Extracted material Block Start

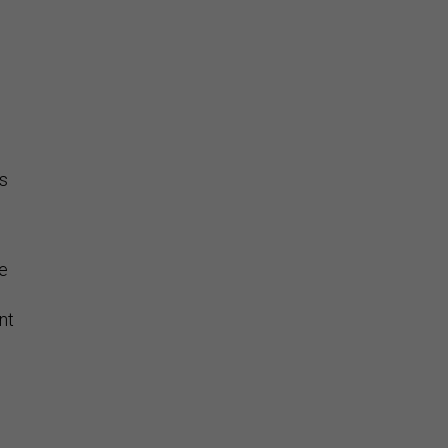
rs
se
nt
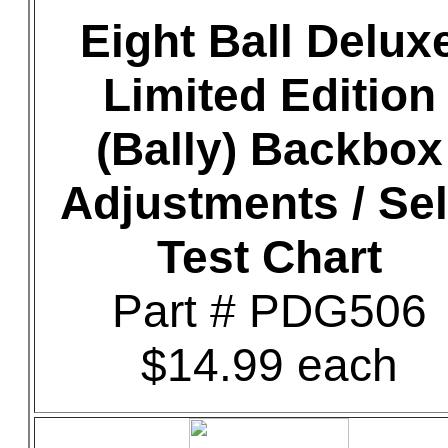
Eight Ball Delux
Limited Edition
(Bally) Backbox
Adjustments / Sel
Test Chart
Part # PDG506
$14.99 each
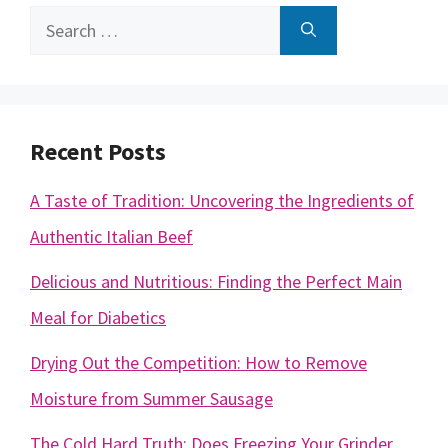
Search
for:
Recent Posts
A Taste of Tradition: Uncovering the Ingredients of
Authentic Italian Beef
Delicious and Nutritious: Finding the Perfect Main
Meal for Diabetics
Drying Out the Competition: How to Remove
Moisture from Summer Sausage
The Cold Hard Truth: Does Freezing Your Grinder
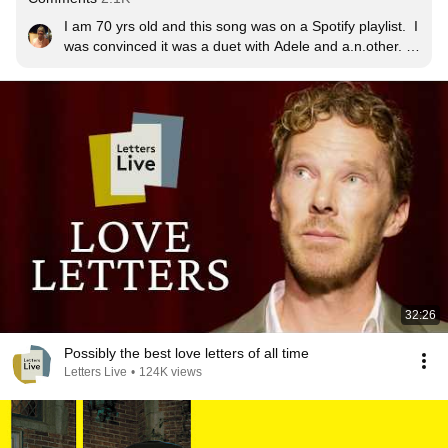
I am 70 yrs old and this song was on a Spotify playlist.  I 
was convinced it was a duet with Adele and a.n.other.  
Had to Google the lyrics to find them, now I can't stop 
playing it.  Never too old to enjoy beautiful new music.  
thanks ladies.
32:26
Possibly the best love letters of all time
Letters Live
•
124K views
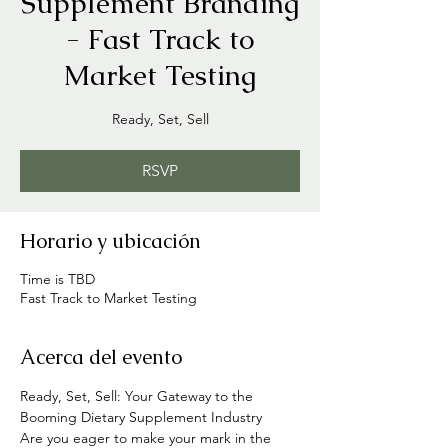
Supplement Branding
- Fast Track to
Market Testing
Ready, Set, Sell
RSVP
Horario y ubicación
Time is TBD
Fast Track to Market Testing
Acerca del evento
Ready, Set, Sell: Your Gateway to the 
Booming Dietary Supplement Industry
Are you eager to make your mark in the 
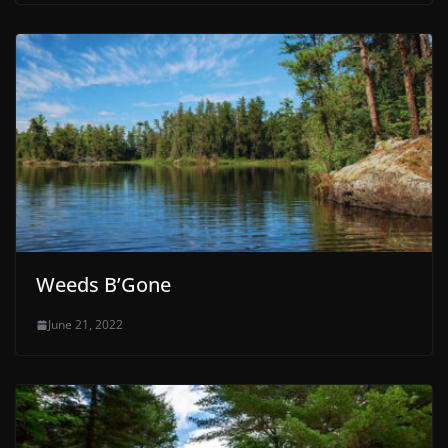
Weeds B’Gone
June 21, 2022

Extracted material Block End

Exercise goal: Take the line with "Acerca del evento" and every line after it through the end of the data, and write only them out exactly, leaving out the pictures.

Solution below:
Acerca del evento
Ready, Set, Sell: Your Gateway to the 
Booming Dietary Supplement Industry
Are you eager to make your mark in the 
Weeds B’Gone
June 21, 2022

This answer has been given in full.